How realistic this is - that's a good question! I think the feeling of most people working in this field is that avoiding any weird effects at the edges of the system (eg very strong preference for water molecules to orient so there are no loose hydrogen bonds at the edge) is probably more important than the interaction between images. How to give a water box or water droplet an edge that behaves as though there is more water next to it, without making it periodic, seems to be an unsolved problem.

There is an alternative treatment called "reaction field" (RF) - this assumes everything outside a certain cutoff distance is a uniform polarizable dielectric (typically the cutoff needs to be a bit longer than for PME, around 2nm). It seems RF is considered less accurate than PME, and it may be (much) slower with long cutoffs as well. Note that a non-periodic water box with RF still has an edge issue - from the perspective of a water molecule at the edge, everything outside the box from distance zero to the cutoff is vacuum; only further than the cutoff it becomes the uniform dielectric.

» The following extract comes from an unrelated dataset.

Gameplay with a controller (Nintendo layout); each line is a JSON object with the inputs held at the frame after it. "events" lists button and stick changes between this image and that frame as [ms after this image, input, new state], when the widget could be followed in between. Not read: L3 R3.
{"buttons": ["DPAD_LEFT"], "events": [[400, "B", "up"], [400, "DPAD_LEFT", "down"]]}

In other words: Ewald or PME solves two issues simultaneously, a fast calculation of long range interactions and a water box with edges that behave as though they’re facing bulk water; at the cost of introducing non-physical interactions between images. The first of these could be solved in other ways, the second doesn’t really have a good alternative.

A couple of links to the documentation of various simulation packages:

• OpenMM manual - "18.6.3. Coulomb Interaction With Cutoff" describes reaction field
• Amber manual - look at "20.7.2. Particle Mesh Ewald" and "20.7.3. Using IPS for the calculation of nonbonded interactions" for an alternative - as far as I can tell, it is possible to turn off PME is Amber, but not to replace it with RF - PME-off just means vacuum.